Crucially, the Republic of Ireland's app and the Northern Irish app are interoperable, meaning that users on one side of the border can still trigger warnings for those on the other side. 

The Department of Health (Northern Ireland) confirmed that all 160 positive results anonymously registered in the app so far had effectively been passed over to health authorities in the Republic of Ireland. In return, Northern Ireland received 1,042 diagnosis keys from its neighbour.

Northern Ireland is the first and only region in the UK to have launched a full-scale contact-tracing app.

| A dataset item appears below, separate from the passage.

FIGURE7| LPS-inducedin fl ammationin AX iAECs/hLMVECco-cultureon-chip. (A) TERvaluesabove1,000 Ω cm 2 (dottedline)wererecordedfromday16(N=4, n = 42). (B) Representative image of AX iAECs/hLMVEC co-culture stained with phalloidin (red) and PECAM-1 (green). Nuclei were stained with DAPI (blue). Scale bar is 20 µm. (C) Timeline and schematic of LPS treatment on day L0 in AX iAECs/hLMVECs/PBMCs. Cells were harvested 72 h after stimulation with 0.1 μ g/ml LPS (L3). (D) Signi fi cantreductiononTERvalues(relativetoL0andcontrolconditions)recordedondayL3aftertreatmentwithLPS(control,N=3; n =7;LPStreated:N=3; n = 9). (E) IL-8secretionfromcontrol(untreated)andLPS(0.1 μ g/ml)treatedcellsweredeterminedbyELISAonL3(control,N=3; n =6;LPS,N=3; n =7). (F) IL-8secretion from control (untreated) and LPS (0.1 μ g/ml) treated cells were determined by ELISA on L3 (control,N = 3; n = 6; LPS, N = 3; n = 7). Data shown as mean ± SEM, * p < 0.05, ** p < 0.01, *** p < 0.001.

Scotland is working on its own technology, but doesn't expect an app to be available to download before the autumn.

The country's health services have confirmed that the Scottish app will be using the same software as StopCovid NI and Covid Tracker, meaning the technologies will also be interoperable.

In England, the development of a contact-tracing app had a rocky start: the UK government initially snubbed Google and Apple's API and attempted to create a centralized app on its own, before ditching the plan when technical limitations became apparent.

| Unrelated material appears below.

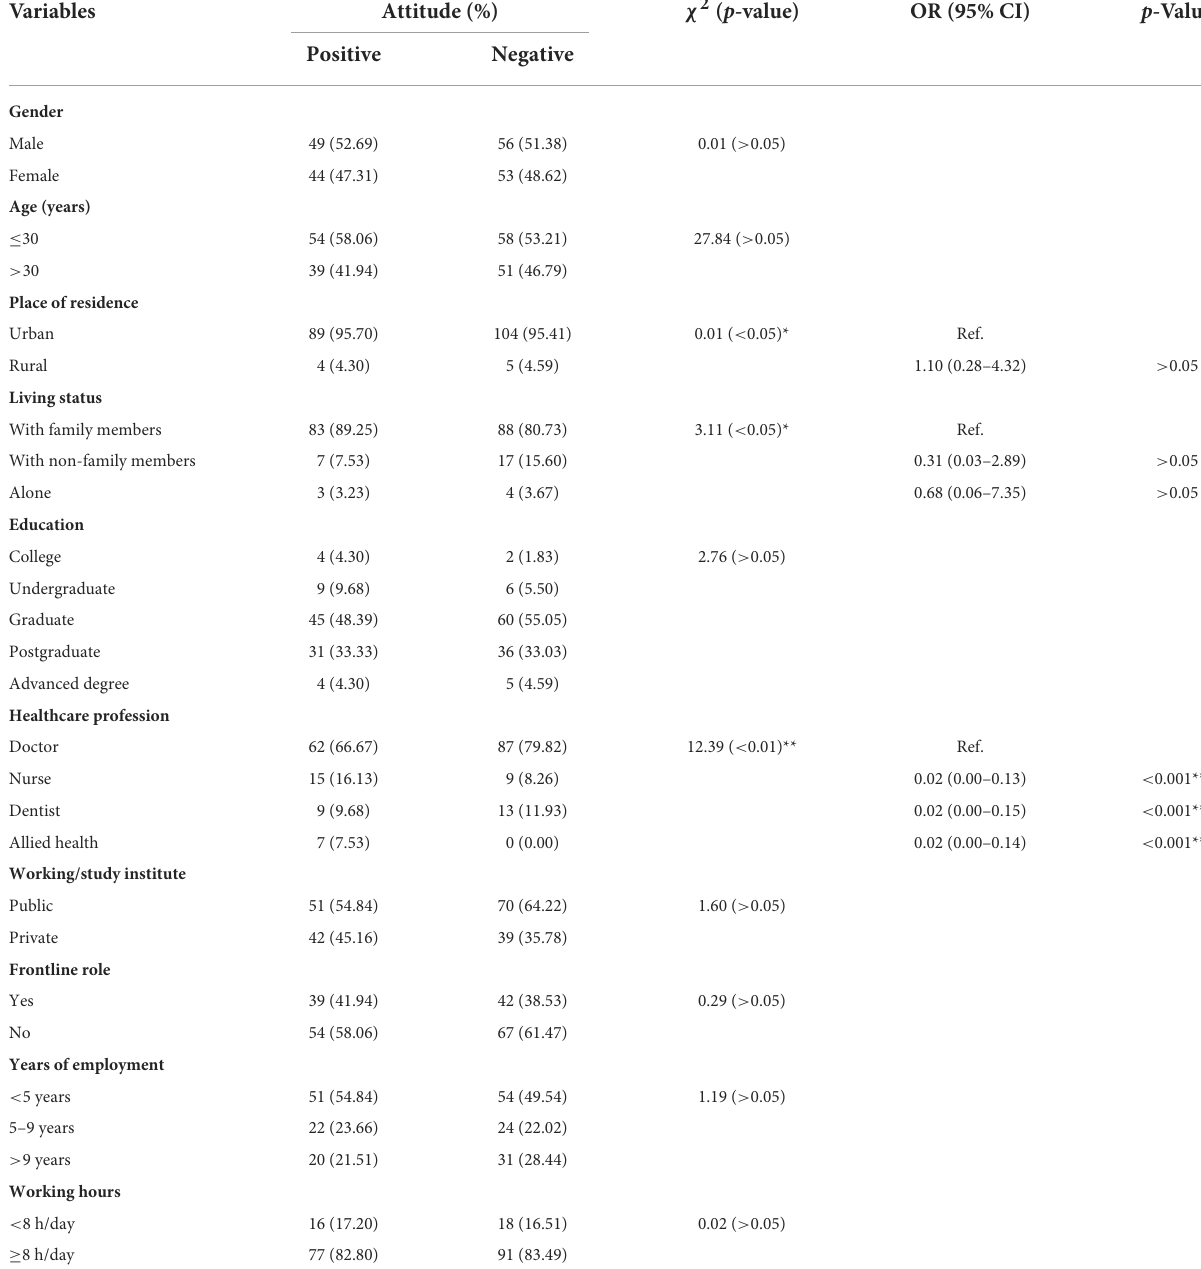
TABLE 6 Factors influencing the attitudes toward COVID-19 among healthcare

A new version of the English app, this time based on technology from Apple and Google, has now entered trials on the Isle of Wight and in the east London borough of Newham. The Northern Irish Department of Health said that it was providing "regular updates" to colleagues across the UK regarding the development of the StopCovid NI app.   

Meanwhile, the region's health services are strongly encouraging Northern Irish residents to keep downloading the app as the epidemic starts gathering pace again in the region. Latest estimates show that the virus's reproduction number sits around 1.3, with over 350 new positive tests in the past week.

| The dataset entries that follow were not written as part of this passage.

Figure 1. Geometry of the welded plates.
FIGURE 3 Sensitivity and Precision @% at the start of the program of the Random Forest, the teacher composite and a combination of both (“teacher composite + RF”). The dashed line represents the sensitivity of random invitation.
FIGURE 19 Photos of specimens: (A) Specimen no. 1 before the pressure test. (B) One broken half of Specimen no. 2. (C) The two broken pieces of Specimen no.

SEE: Contact tracing: England's new NHS Test and Trace app finally sees the light of day

Despite the encouraging growth of the app's user base, it's still hard to tell how effective the contact-tracing app really is. In France, for example, a similar technology dubbed StopCovid was launched at the start of June, with limited effects. 

A much smaller proportion of the French population has taken up the app (under 5%) and only 72 notifications have been issued since the release of the tool. The French prime minister Jean Castex recently acknowledged that StopCovid had not had the expected results, and that the technology was not a major tool in the fight against COVID-19.

Castex added that the French government was not the only one to have reached a similar conclusion about contact-tracing apps. In Singapore, for example, where the TraceTogether app has been taken up by over a third of the population, even the technology's developer has warned that "automated contact-tracing is not a coronavirus panacea".

Dan West, chief digital information officer at the Northern Ireland Department of Health, said: "We are continuing to work to improve the app, and have been receiving helpful feedback from users. We released an updated version of the app last week, reflecting the feedback, and correcting all minor issues reported by users. We will continue to respond to the public's feedback, and very much welcome it."